Work instructions - Filter these records by the string "King", copying each line that holds it.

Data under study -
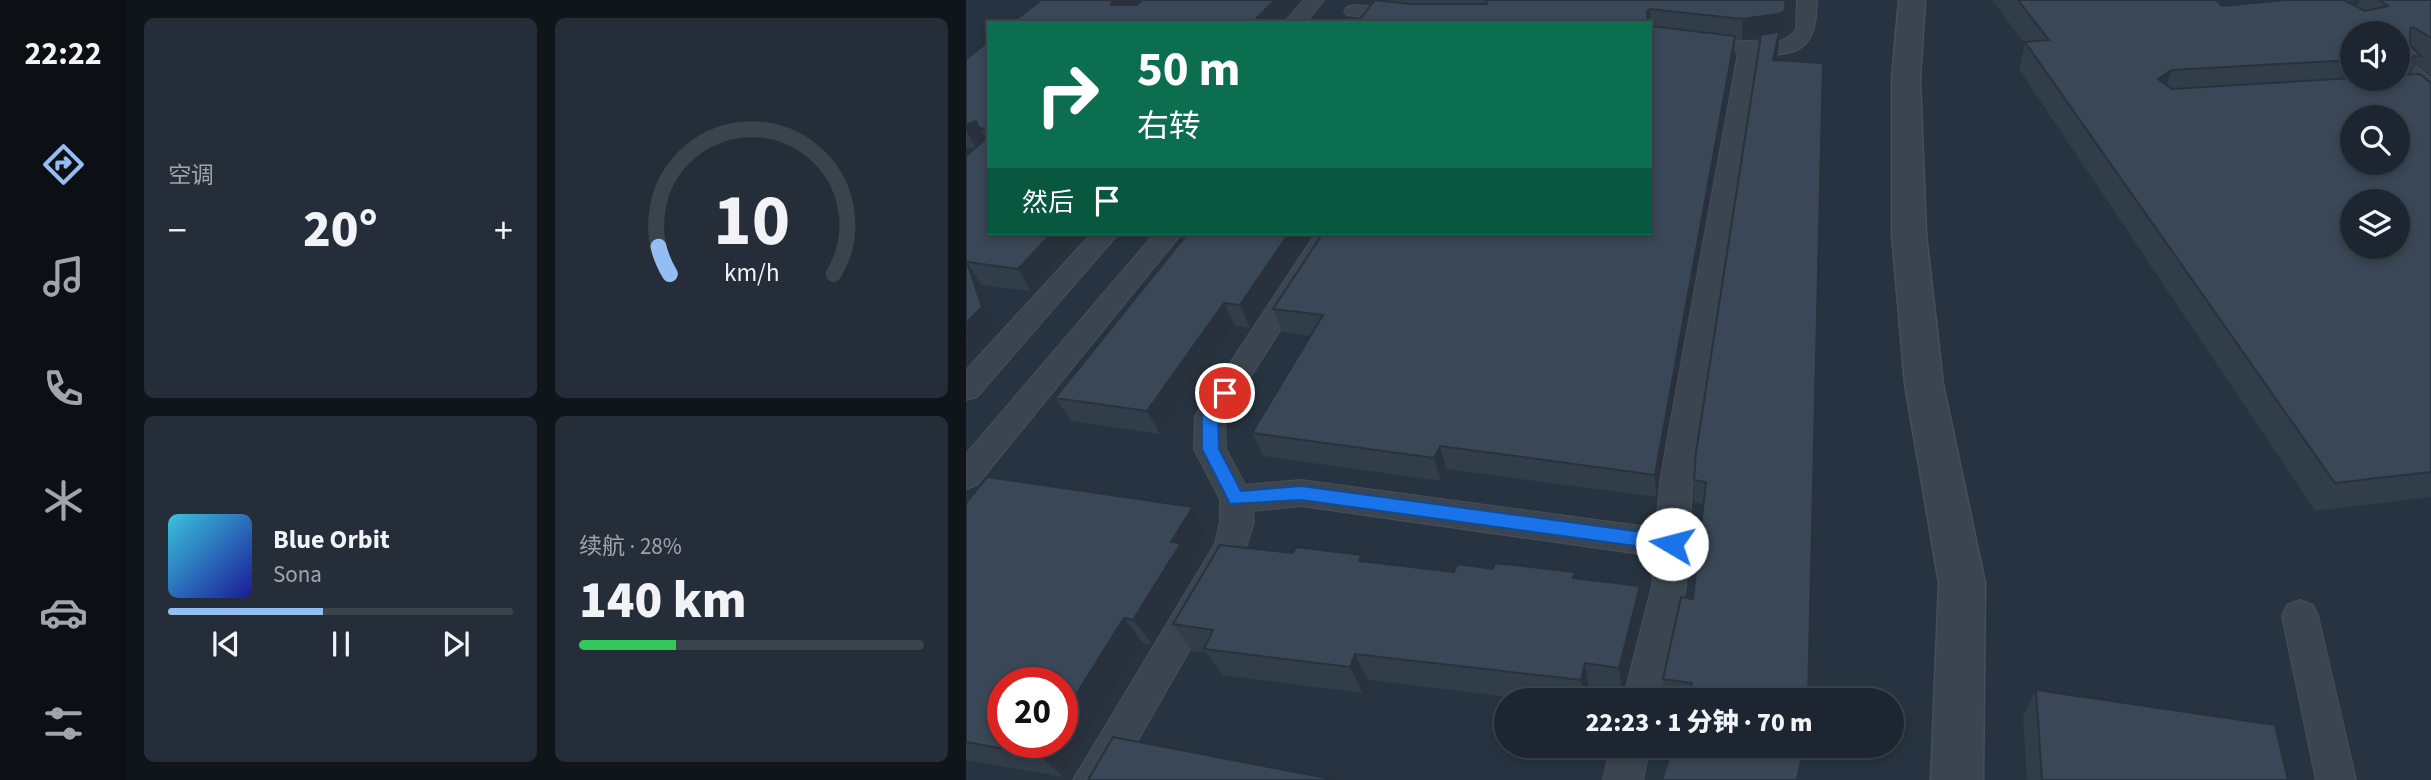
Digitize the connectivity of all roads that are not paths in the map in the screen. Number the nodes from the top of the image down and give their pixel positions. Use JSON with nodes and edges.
{"nodes":[{"id":1,"x":1314,"y":0,"type":"edge"},
{"id":2,"x":1481,"y":0,"type":"edge"},
{"id":3,"x":1807,"y":0,"type":"edge"},
{"id":4,"x":1912,"y":0,"type":"edge"},
{"id":5,"x":1353,"y":11,"type":"edge"},
{"id":6,"x":1296,"y":21,"type":"edge"},
{"id":7,"x":1459,"y":21,"type":"edge"},
{"id":8,"x":1470,"y":21,"type":"edge"},
{"id":9,"x":1712,"y":45,"type":"edge"},
{"id":10,"x":1749,"y":48,"type":"junction"},
{"id":11,"x":2410,"y":72,"type":"edge"},
{"id":12,"x":2431,"y":90,"type":"edge"},
{"id":13,"x":2410,"y":91,"type":"edge"},
{"id":14,"x":1104,"y":235,"type":"edge"},
{"id":15,"x":1167,"y":235,"type":"edge"},
{"id":16,"x":1328,"y":235,"type":"edge"},
{"id":17,"x":966,"y":389,"type":"edge"},
{"id":18,"x":966,"y":476,"type":"edge"},
{"id":19,"x":1236,"y":499,"type":"junction"},
{"id":20,"x":1672,"y":544,"type":"junction"},
{"id":21,"x":2300,"y":616,"type":"dead end"},
{"id":22,"x":1645,"y":688,"type":"edge"},
{"id":23,"x":1628,"y":758,"type":"edge"},
{"id":24,"x":1093,"y":780,"type":"edge"},
{"id":25,"x":1623,"y":780,"type":"edge"},
{"id":26,"x":1958,"y":780,"type":"edge"},
{"id":27,"x":2336,"y":780,"type":"edge"}],
"edges":[{"from":1,"to":6,"type":"lane"},
{"from":2,"to":8,"type":"lane"},
{"from":3,"to":10,"type":"lane"},
{"from":4,"to":26,"type":"street"},
{"from":5,"to":7,"type":"lane"},
{"from":9,"to":10,"type":"lane"},
{"from":10,"to":20,"type":"lane"},
{"from":11,"to":12,"type":"lane"},
{"from":12,"to":13,"type":"lane"},
{"from":14,"to":17,"type":"lane"},
{"from":15,"to":18,"type":"lane"},
{"from":16,"to":19,"type":"lane"},
{"from":19,"to":20,"type":"lane"},
{"from":19,"to":24,"type":"lane"},
{"from":20,"to":22,"type":"lane"},
{"from":21,"to":27,"type":"lane"},
{"from":23,"to":25,"type":"lane"}]}
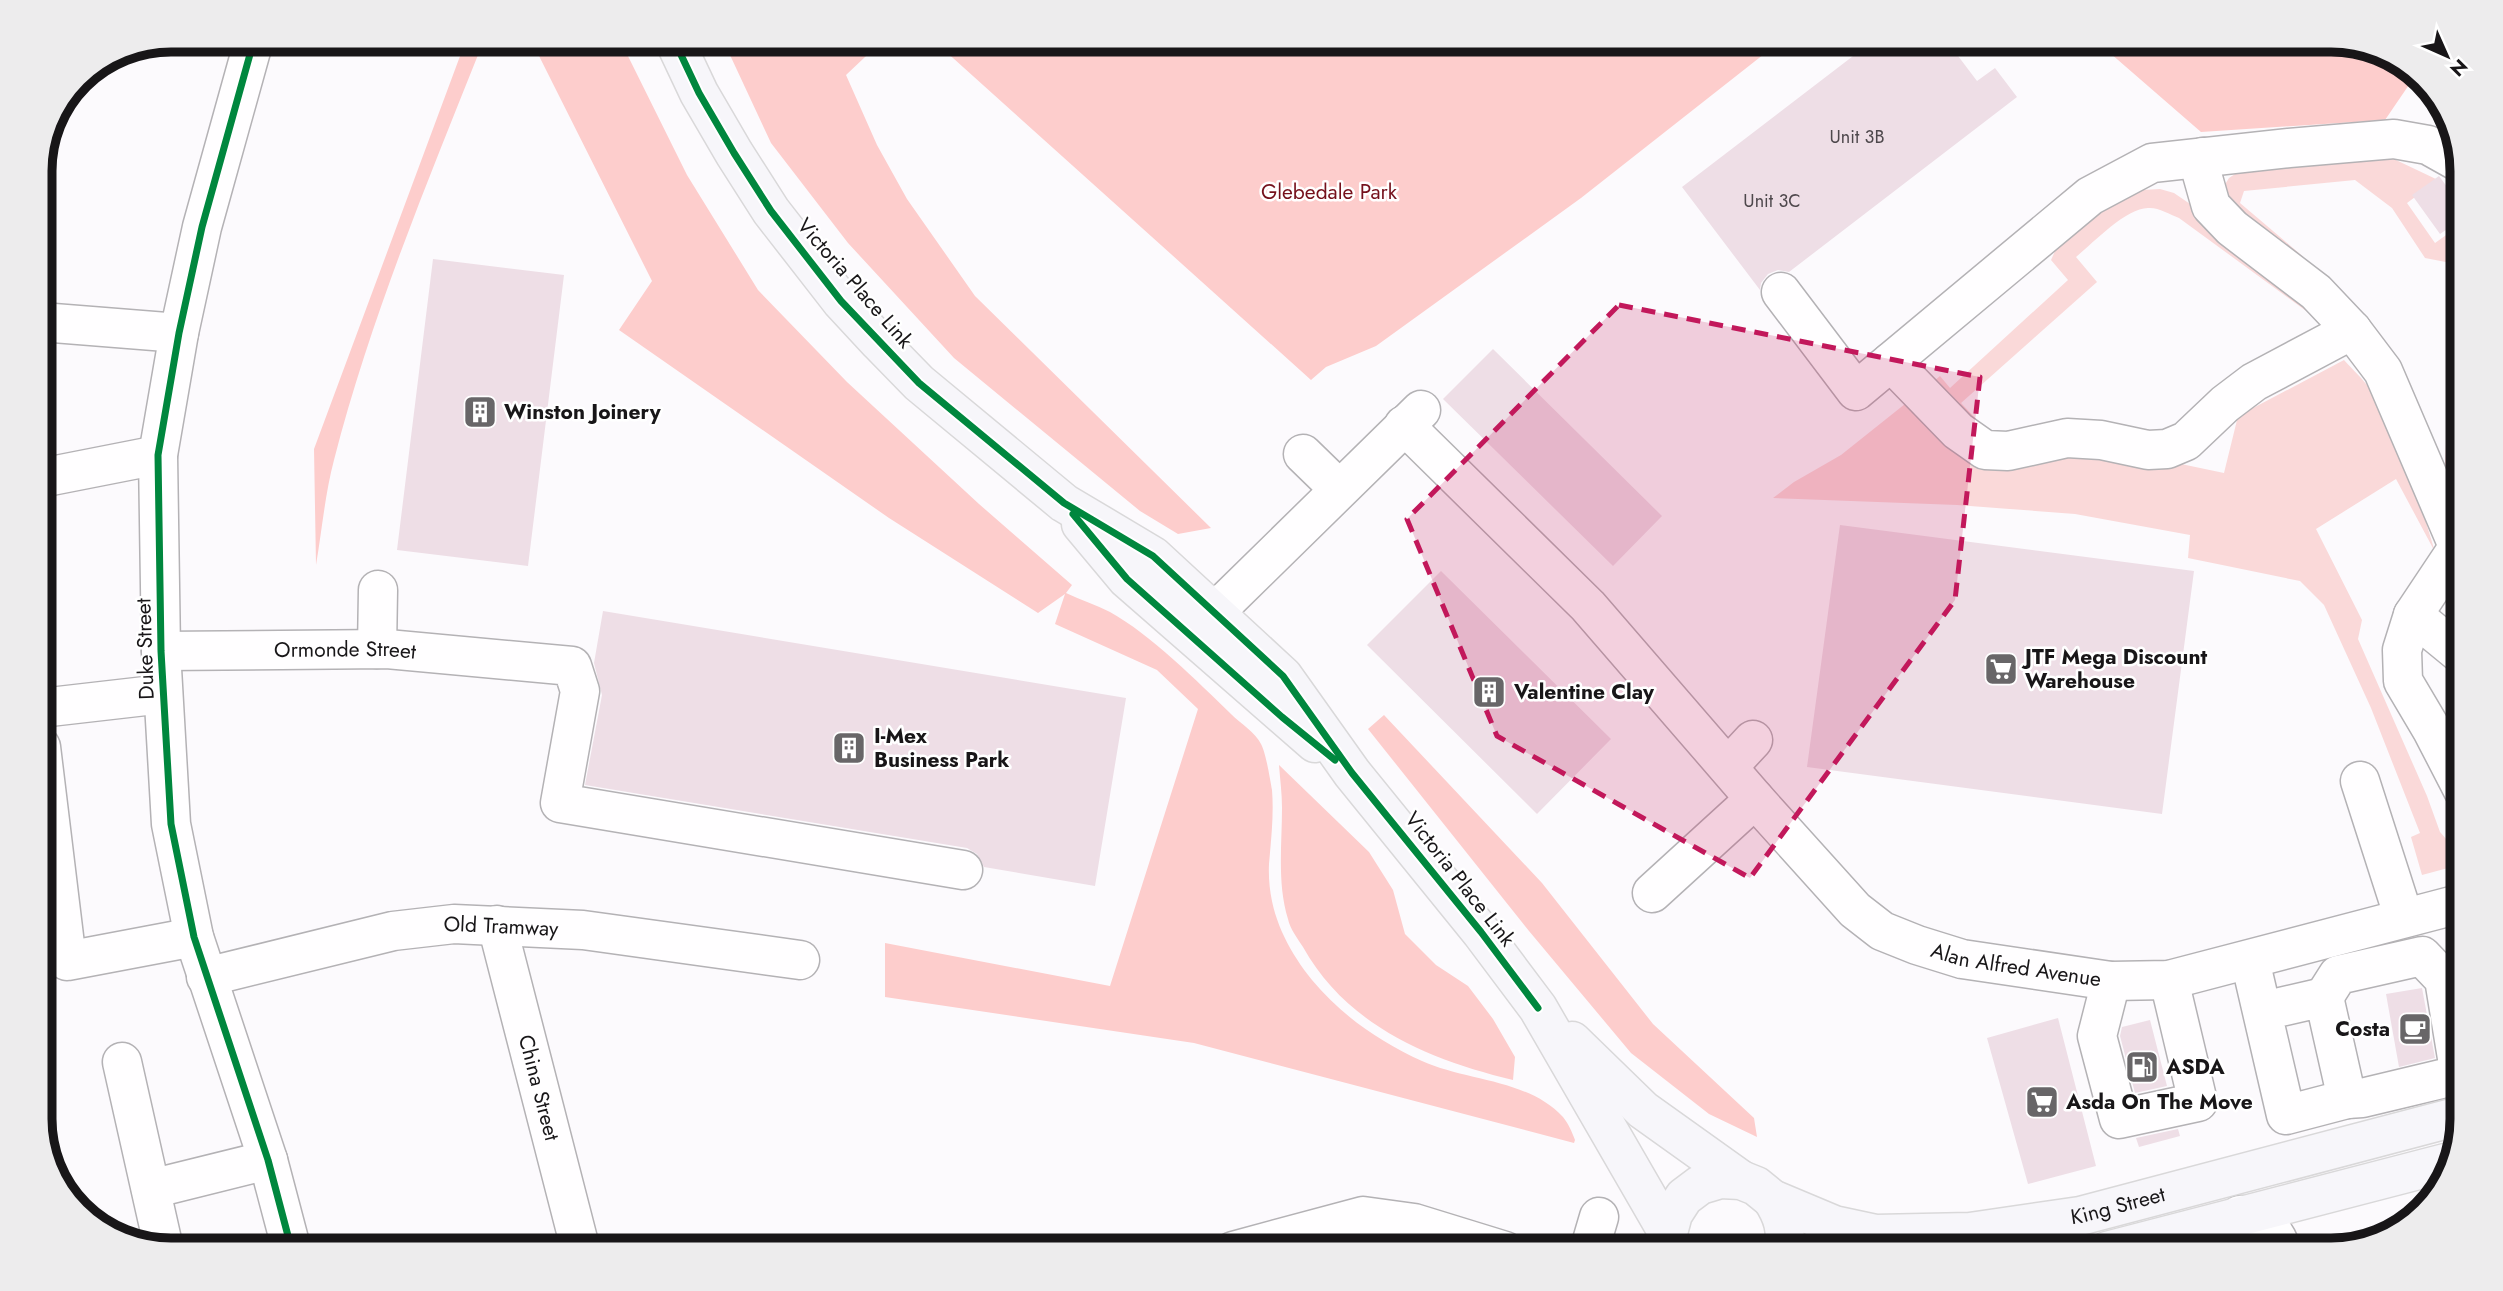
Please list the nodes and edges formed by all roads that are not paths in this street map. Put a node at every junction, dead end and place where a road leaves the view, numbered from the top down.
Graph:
1 (251, 52) edge
2 (680, 52) edge
3 (2203, 157) junction
4 (2449, 157) edge
5 (1781, 292) dead end
6 (53, 323) edge
7 (2352, 330) junction
8 (179, 333) junction
9 (1891, 362) junction
10 (1303, 454) dead end
11 (158, 456) junction
12 (53, 476) edge
13 (1339, 489) junction
14 (1064, 503) junction
15 (2450, 521) edge
16 (2450, 558) edge
17 (378, 590) dead end
18 (1216, 611) junction
19 (2413, 615) junction
20 (2450, 645) edge
21 (377, 649) junction
22 (162, 650) junction
23 (163, 694) junction
24 (53, 707) edge
25 (2450, 740) edge
26 (1352, 773) junction
27 (2360, 781) dead end
28 (1755, 800) junction
29 (53, 846) edge
30 (962, 870) dead end
31 (1652, 893) dead end
32 (2450, 906) edge
33 (2404, 918) junction
34 (497, 925) junction
35 (194, 937) junction
36 (800, 960) dead end
37 (2250, 960) junction
38 (206, 977) junction
39 (2169, 980) junction
40 (2110, 981) junction
41 (2324, 997) junction
42 (1538, 1008) junction
43 (2263, 1011) junction
44 (2450, 1015) edge
45 (122, 1062) dead end
46 (2450, 1077) edge
47 (2347, 1099) junction
48 (2450, 1118) edge
49 (268, 1160) junction
50 (2441, 1164) edge
51 (151, 1189) junction
52 (1756, 1189) junction
53 (2240, 1215) junction
54 (161, 1237) edge
55 (289, 1238) edge
56 (578, 1238) edge
57 (1281, 1238) edge
58 (1463, 1238) edge
59 (1667, 1238) edge
60 (1670, 1238) edge
61 (1786, 1238) edge
62 (2155, 1238) edge
63 (2278, 1238) edge

1 - 8 street, Duke Street
2 - 14 main road, Victoria Place Link
3 - 4 street
3 - 7 street
3 - 9 street
5 - 9 street
6 - 8 street
7 - 9 street
7 - 15 street
8 - 11 street, Duke Street
10 - 13 street
11 - 12 street
11 - 22 street, Duke Street
13 - 18 street
13 - 28 street, Alan Alfred Avenue
14 - 18 main road, Victoria Place Link
14 - 26 main road, Victoria Place Link
16 - 19 street
17 - 21 street
18 - 26 main road, Victoria Place Link
19 - 20 street
19 - 25 street
21 - 22 street, Ormonde Street
21 - 30 street, Ormonde Street
22 - 23 street, Duke Street
23 - 24 street
23 - 35 street, Duke Street
26 - 42 main road, Victoria Place Link
27 - 33 street
28 - 31 street
28 - 40 street, Alan Alfred Avenue
29 - 35 street
32 - 33 street, Alan Alfred Avenue
33 - 37 street, Alan Alfred Avenue
34 - 36 street, Old Tramway
34 - 38 street, Old Tramway
34 - 56 street, China Street
35 - 38 street, Duke Street
37 - 39 street, Alan Alfred Avenue
37 - 43 street
38 - 49 street, Duke Street
39 - 40 street, Alan Alfred Avenue
39 - 40 street
41 - 43 street
41 - 44 street
41 - 47 street
42 - 52 main road, Victoria Place Link
42 - 59 main road, Victoria Place Link
43 - 47 street
45 - 51 street
46 - 47 street
48 - 52 main road, King Street
49 - 51 street
49 - 55 street, Duke Street
50 - 53 main road, King Street
51 - 54 street
52 - 60 main road, King Street
52 - 61 main road
53 - 62 main road, King Street
53 - 63 street
57 - 58 street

Solution -
48 - 52 main road, King Street
50 - 53 main road, King Street
52 - 60 main road, King Street
53 - 62 main road, King Street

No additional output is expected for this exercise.